*Objective*
Continue the passage on Ishiguro's fourth novel from its last sentence.

==== Document passage

We can be, in ways almost unendurable to reason, strangers to those whom we would know best, by whom we would be best known and unmasked.

Zygmunt Bauman describes contemporary nomads as those who ‘wander between unconnected places’ as ‘they move through identities’. This description fits the protagonist of Ishiguro's fourth novel, who is seen wandering through various inexplicable situations and places, accumulating a variety of identities; dislocated from the centre of professional, societal, and familial circles, Ryder embodies the indeterminacy of identity depicted by George Steiner 's remark above. Unable to fathom his own true identity or sense of self – a theme already familiar to readers of Ishiguro's fiction – the enigmatic Ryder cannot effect any meaningful connection to what readers might determine as significant other people in his life. For instance, how can Ryder appear to have no memory of a life he shared with a woman who might have been his wife and borne him a son? Despite the lack of a clear referential reality in Ishiguro's fourth novel, the themes of confusion and ostracism represent only a slight shift in his views about how people manage their self-delusions.

========
==== Record set

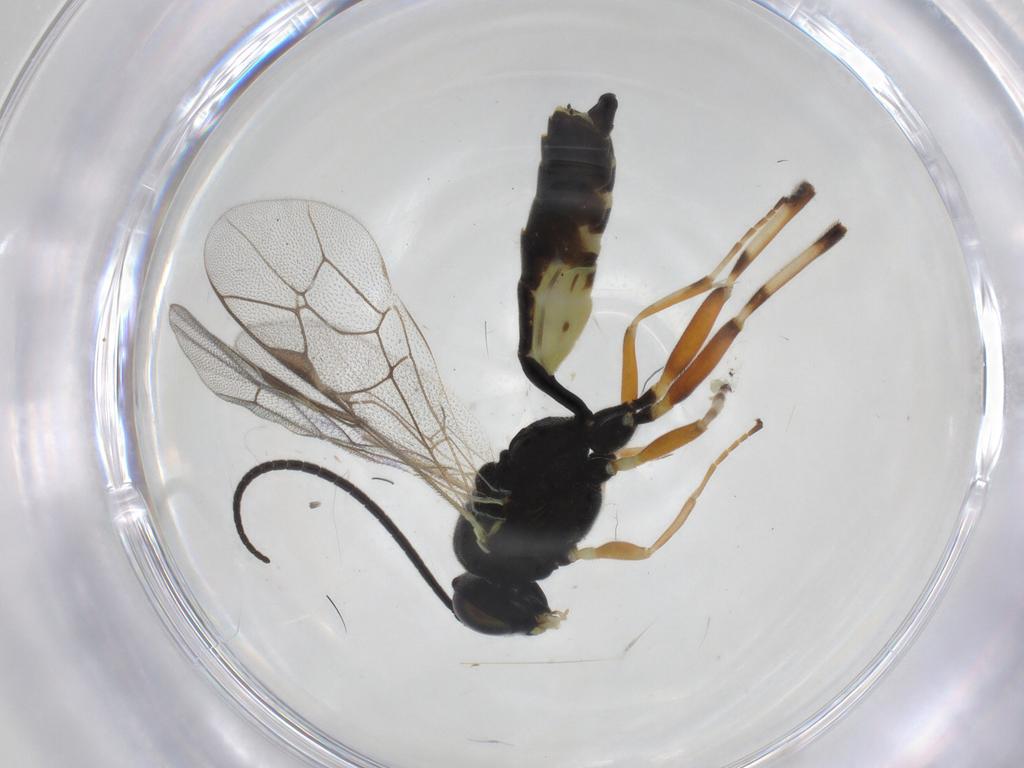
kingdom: Animalia
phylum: Arthropoda
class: Insecta
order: Hymenoptera
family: Ichneumonidae
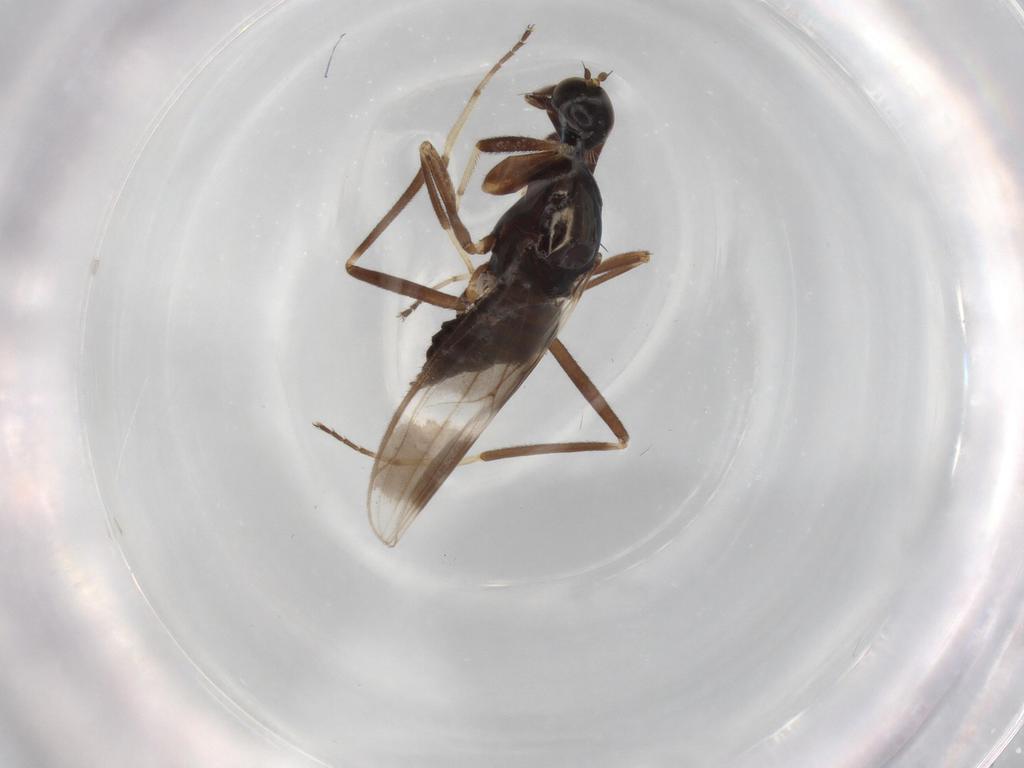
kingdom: Animalia
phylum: Arthropoda
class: Insecta
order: Diptera
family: Hybotidae
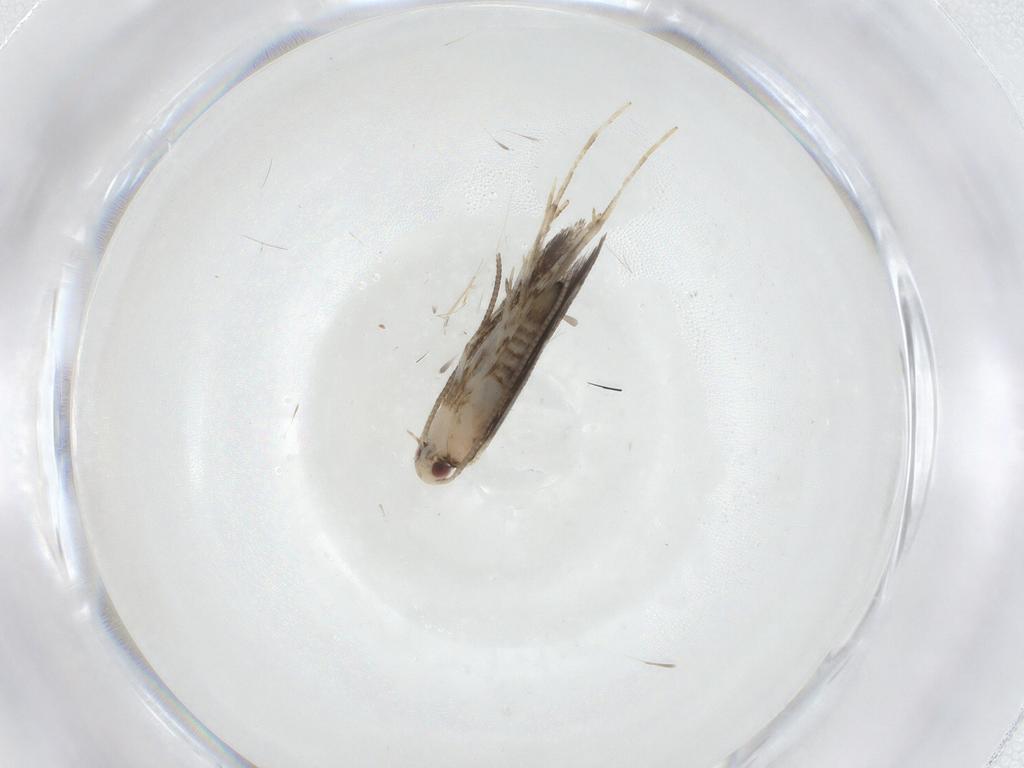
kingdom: Animalia
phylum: Arthropoda
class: Insecta
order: Lepidoptera
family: Gracillariidae
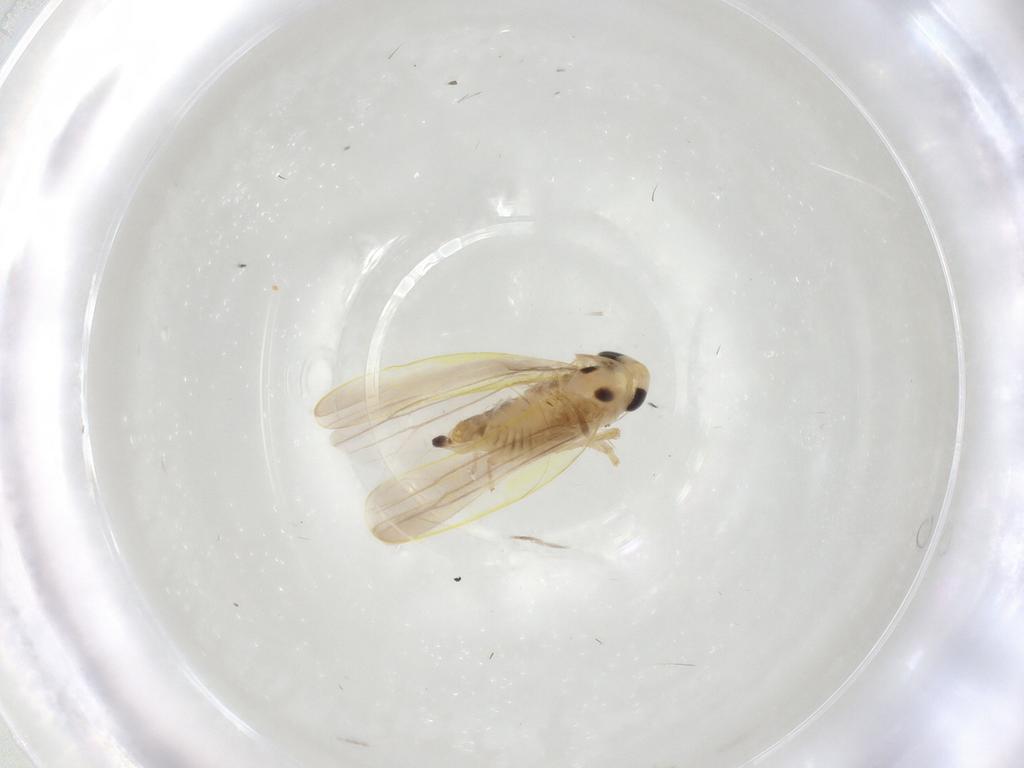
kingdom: Animalia
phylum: Arthropoda
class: Insecta
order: Hemiptera
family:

========

*Result of the exercise*
Whereas flashback and disoriented memory characterize the first three works, this novel, according to the author, depicts the character not of someone, like the other narrators, who is obviously ‘looking back and ordering his experience, but of someone in the midst of chaos, being pulled in different directions at once, and not realising why (MJ 23). Ishiguro said that this novel required a ‘more emotionally risky’ strategy because he wanted to place his characters among more ‘abstract themes’ (MJ 21, 20). For some critics who admired the spare and evocative stories of the early novels, The Unconsoled represents a bizarre and entangled tale whose allegorical value is more dubious and whose parables are no longer those related to identifiable place, situation, and history. For others, the novel provokes an excitement that rivals the earlier books. Vince Passaro has an eloquent explanation to account for the above views, and he offers insight into Ishiguro's evolving fiction:

Ishiguro's earlier books were lovely, shapely, delicately emotional, and, in terms of their intelligence, quietly forceful.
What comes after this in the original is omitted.